The following rollup (click for larger) shows the regions that have nearly completely reverted from the summer 2009 price peak to break the prior lows seen in March or 2009… some even dropping to series lows, resting at levels not seen since the late 1990s.
Note that I added “value” loss for homes purchased at the summer peak and costing either $200K, $300K, $400K and $500K… all losses are well in excess of the senseless $8000 government carrot tax “credit”.
The following are Blytic charts for each of the nine popped markets.
Another report, "Job Fair Cut in Myrtle Beach for Lack of Jobs," from The Sun News, a newspaper based in a part of the country that has traditionally been a major economic hotspot, provides a stark example of just how bad things still are in the labor market:
The thousands in Horry County facing record unemployment will have one less opportunity to meet potential employers this year.
The Myrtle Beach Area Hospitality Association canceled its annual job expo, usually scheduled for this month, which normally attracts more than 2,500 job seekers and dozens of area employers offering work in a variety of fields, said Stephen Greene, president and CEO of the association.
The association decided in January not to have the expo after a survey of its members found that less than 30 percent planned to attend.
"What we didn't want to do is host a job expo and get the hopes up of thousands of job seekers and then not have jobs for them," Greene said.
Despite the cancellation, the survey also found that 70 percent of members planned to hire, many looking to fill positions before the summertourism season.
Although employers plan to hire, jobs are few compared with the number of applicants, so the association decided the job expo was not the best way to connect employers with those looking for work.
Unemployment on the Grand Strand in December rose to nearly 15 percent from about 12 percent a year ago.
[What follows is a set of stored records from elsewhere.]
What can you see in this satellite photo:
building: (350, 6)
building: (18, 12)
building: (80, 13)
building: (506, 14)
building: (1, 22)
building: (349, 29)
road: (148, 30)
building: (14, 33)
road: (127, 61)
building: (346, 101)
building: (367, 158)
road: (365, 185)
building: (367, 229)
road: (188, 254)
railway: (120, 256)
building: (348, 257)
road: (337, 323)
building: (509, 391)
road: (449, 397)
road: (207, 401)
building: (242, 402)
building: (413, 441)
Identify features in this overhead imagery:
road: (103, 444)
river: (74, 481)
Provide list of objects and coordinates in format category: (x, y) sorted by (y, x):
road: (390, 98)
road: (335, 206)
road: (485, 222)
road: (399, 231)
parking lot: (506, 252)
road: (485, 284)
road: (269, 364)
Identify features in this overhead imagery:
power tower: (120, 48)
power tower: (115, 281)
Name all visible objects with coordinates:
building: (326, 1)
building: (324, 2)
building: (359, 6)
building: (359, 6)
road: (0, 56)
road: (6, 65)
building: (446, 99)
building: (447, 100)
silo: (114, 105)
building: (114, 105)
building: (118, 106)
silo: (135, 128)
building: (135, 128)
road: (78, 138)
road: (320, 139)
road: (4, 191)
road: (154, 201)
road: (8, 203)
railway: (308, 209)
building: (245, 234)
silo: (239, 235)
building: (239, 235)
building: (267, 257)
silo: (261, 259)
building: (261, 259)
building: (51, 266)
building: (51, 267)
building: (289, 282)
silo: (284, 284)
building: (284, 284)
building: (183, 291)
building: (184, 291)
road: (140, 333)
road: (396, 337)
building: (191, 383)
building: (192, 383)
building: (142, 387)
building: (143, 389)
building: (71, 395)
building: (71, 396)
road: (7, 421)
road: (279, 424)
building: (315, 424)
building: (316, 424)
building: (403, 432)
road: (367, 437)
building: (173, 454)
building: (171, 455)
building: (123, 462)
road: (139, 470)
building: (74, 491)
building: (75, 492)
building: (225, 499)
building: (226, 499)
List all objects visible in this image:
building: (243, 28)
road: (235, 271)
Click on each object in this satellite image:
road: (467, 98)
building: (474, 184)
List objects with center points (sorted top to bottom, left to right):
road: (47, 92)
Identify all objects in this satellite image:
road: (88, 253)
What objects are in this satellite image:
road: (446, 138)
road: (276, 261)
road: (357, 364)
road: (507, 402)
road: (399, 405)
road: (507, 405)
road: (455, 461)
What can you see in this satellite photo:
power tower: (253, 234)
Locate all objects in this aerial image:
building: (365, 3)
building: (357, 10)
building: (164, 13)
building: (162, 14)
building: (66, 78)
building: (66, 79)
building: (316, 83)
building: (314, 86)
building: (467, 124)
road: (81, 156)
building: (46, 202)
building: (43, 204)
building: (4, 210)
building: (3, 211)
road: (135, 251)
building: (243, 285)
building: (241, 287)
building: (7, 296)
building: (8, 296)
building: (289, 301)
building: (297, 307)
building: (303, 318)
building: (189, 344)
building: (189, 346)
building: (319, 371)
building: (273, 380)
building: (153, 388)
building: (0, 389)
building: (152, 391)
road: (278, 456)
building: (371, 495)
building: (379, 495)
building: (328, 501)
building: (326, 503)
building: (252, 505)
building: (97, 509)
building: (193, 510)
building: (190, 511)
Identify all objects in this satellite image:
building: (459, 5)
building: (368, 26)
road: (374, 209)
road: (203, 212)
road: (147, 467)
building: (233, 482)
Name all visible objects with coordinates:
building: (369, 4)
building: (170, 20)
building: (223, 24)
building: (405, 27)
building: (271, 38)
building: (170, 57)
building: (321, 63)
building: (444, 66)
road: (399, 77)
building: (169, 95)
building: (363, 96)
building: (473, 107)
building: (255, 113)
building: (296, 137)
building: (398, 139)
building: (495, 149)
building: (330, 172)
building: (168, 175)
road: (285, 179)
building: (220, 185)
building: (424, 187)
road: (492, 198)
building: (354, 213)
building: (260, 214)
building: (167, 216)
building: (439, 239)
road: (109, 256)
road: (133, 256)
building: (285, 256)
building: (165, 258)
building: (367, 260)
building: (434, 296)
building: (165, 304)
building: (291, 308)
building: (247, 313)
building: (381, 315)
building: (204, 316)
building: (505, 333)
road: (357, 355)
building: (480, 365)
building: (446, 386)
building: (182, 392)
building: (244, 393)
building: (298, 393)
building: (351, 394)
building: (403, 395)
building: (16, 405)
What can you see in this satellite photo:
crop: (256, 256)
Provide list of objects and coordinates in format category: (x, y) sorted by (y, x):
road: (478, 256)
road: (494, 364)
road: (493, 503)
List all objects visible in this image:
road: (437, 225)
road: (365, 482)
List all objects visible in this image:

Higher unemployment has led to more competition for fewer jobs.
"Anytime someone says they have jobs, they're getting overwhelmed with applications," Greene said.
Most employers who are hiring already have a backlog of resumes and callbacks lined up to fill a position, Greene said.
"Why would I come to a job expo if I already have people to fill it?" he said.
The trend of more job seekers competing for fewer jobs was evident in the 2008 and 2009 expos. In 2009, 7,800 job seekers and 50 companies attended, compared with 3,000 job seekers and 120 employers in 2008.
The expo is a vestige of a time when the economy was strong. When the job expo began 16 years ago, unemployment was less than 5 percent.
"We actually had to bus people in from other counties," Greene said.
In the past three or four years, there has been a drastic reversal in the labor market, said Don Schunk, a research economist at Coastal Carolina University.
"As unemployment climbs from 5 to 10 to 15 percent, all of the power goes to businesses," Schunk said. "When it's 5 percent, workers can pick and choose who they want to work for."
Not only will businesses have their pick of job seekers, but new hires can also expect to work for less than they would in a good economy, he said.
"If you see that businesses have all the workers that they need, they have their pick of workers so much so that they're able to cancel this job fair," Schunk said.